### [TASK BRIEF]
Please return, with no alterations, the lines below from the very first through the one that contains "Biometric information.Genetic, physiological, behavioral, and".
*** Opening of RECORD EXTRACTS ***
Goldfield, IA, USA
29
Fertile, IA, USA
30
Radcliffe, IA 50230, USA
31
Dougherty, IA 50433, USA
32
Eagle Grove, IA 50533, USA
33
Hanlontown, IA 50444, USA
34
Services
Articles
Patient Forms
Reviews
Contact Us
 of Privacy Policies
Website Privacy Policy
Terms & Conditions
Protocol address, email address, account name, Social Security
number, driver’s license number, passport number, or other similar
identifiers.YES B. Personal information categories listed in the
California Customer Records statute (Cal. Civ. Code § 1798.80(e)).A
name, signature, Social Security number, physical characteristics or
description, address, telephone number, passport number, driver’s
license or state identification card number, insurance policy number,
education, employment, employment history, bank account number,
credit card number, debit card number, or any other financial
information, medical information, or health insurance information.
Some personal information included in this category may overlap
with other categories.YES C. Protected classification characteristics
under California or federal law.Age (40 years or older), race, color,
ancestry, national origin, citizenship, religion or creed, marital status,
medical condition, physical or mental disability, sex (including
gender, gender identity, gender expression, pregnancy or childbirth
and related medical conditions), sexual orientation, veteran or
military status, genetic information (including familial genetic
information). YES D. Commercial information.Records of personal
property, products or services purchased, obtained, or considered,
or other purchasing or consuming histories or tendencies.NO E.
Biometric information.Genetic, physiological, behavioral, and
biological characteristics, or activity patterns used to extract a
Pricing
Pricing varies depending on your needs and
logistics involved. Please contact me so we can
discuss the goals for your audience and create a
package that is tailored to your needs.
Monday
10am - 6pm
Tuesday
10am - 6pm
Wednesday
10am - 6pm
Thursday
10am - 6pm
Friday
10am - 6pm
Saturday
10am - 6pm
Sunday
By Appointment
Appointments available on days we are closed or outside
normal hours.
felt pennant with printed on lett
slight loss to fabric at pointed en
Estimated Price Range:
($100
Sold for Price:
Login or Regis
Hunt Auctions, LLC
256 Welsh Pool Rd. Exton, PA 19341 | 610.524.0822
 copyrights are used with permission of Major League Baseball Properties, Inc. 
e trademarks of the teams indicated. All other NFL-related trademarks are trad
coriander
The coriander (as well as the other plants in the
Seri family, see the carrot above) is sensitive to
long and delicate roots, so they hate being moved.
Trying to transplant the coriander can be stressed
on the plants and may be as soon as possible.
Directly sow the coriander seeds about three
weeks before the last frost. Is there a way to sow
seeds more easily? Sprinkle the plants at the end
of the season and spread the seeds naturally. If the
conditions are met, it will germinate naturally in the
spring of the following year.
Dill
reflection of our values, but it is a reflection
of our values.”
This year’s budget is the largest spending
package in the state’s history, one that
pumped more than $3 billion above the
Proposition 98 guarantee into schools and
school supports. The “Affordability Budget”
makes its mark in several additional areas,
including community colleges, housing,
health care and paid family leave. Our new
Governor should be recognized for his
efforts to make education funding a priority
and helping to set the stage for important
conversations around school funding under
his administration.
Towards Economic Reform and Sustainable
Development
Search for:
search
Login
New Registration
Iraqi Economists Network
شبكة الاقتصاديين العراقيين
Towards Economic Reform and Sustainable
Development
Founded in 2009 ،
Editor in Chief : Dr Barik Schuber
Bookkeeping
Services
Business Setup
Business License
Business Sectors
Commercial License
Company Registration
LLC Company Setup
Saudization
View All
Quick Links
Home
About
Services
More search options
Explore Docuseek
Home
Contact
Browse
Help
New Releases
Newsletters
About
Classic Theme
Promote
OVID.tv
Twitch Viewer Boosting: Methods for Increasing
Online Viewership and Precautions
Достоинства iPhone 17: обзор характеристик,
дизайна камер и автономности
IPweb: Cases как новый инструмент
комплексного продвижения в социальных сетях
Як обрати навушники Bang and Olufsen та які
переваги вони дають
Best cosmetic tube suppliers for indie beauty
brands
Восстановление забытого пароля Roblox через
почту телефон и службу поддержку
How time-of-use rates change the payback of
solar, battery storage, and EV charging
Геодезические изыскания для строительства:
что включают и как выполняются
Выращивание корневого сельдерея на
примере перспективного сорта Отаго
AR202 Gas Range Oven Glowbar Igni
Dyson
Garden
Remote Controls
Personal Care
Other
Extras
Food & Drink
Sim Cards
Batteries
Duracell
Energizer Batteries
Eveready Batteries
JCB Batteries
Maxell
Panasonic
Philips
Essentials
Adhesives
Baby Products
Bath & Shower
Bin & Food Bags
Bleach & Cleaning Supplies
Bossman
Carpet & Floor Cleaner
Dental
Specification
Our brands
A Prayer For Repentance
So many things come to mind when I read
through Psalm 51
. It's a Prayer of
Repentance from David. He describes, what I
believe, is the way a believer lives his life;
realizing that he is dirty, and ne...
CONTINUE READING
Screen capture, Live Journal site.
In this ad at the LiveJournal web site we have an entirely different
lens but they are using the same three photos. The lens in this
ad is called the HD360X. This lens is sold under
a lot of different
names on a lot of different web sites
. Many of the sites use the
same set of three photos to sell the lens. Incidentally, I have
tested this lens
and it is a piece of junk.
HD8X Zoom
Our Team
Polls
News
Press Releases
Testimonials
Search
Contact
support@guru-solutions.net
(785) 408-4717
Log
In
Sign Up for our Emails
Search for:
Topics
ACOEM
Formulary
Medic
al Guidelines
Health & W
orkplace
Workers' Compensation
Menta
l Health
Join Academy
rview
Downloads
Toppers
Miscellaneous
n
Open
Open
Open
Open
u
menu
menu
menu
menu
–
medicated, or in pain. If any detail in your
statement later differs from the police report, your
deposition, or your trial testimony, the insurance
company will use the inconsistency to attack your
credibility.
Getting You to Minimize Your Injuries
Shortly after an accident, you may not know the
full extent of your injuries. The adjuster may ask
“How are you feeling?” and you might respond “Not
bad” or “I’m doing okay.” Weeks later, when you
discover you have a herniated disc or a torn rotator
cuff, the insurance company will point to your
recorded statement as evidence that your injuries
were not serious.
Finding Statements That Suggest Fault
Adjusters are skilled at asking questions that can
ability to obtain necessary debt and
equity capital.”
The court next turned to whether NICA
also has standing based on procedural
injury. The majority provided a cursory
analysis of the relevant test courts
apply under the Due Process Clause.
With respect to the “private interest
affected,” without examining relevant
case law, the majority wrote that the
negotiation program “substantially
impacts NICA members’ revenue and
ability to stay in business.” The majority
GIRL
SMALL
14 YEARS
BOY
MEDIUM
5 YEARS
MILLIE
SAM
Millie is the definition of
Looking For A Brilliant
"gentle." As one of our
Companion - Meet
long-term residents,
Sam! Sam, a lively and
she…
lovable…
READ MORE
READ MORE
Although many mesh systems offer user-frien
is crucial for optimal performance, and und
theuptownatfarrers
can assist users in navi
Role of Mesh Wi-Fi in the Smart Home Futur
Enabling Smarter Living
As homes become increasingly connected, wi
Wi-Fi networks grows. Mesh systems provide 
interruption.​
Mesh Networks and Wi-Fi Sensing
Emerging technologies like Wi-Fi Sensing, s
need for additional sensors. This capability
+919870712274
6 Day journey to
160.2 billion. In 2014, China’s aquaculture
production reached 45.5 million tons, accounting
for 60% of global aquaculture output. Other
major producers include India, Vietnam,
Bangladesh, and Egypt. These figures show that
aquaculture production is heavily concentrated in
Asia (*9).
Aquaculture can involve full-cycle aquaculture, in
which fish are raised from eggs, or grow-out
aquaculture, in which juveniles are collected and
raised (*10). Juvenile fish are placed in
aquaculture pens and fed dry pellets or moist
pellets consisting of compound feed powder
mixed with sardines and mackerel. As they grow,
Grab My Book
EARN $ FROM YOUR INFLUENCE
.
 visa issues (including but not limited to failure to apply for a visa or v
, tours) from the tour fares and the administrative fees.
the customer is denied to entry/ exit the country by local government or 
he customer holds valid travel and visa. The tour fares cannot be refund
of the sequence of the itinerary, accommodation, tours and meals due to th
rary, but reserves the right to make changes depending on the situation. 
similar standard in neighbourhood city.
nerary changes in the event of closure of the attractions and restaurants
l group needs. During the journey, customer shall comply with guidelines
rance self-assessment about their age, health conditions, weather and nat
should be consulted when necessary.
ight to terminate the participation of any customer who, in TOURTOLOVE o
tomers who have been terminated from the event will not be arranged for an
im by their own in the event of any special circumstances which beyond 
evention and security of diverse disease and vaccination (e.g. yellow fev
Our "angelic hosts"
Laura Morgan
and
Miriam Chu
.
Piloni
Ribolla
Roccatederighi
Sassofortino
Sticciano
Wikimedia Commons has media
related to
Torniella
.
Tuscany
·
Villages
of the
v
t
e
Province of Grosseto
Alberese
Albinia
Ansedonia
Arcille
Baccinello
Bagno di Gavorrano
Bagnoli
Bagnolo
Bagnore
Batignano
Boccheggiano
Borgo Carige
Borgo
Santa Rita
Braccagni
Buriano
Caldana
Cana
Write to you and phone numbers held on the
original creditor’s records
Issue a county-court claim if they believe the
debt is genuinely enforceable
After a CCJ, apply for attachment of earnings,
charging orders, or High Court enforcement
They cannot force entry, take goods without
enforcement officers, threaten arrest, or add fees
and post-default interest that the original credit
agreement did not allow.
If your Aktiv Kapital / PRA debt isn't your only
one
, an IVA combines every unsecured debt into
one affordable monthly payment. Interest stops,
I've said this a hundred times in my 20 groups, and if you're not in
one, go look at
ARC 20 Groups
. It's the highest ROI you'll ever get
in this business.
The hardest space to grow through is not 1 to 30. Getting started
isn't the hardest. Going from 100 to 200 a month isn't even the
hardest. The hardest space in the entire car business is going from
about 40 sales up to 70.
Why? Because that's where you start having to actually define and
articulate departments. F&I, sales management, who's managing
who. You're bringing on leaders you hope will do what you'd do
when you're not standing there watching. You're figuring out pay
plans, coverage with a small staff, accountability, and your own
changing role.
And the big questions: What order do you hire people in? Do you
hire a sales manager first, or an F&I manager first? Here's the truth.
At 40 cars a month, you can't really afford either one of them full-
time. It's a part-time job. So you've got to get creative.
*** Close of RECORD EXTRACTS ***
### [SOLVED EXERCISE]
Goldfield, IA, USA
29
Fertile, IA, USA
30
Radcliffe, IA 50230, USA
31
Dougherty, IA 50433, USA
32
Eagle Grove, IA 50533, USA
33
Hanlontown, IA 50444, USA
34
Services
Articles
Patient Forms
Reviews
Contact Us
 of Privacy Policies
Website Privacy Policy
Terms & Conditions
Protocol address, email address, account name, Social Security
number, driver’s license number, passport number, or other similar
identifiers.YES B. Personal information categories listed in the
California Customer Records statute (Cal. Civ. Code § 1798.80(e)).A
name, signature, Social Security number, physical characteristics or
description, address, telephone number, passport number, driver’s
license or state identification card number, insurance policy number,
education, employment, employment history, bank account number,
credit card number, debit card number, or any other financial
information, medical information, or health insurance information.
Some personal information included in this category may overlap
with other categories.YES C. Protected classification characteristics
under California or federal law.Age (40 years or older), race, color,
ancestry, national origin, citizenship, religion or creed, marital status,
medical condition, physical or mental disability, sex (including
gender, gender identity, gender expression, pregnancy or childbirth
and related medical conditions), sexual orientation, veteran or
military status, genetic information (including familial genetic
information). YES D. Commercial information.Records of personal
property, products or services purchased, obtained, or considered,
or other purchasing or consuming histories or tendencies.NO E.
Biometric information.Genetic, physiological, behavioral, and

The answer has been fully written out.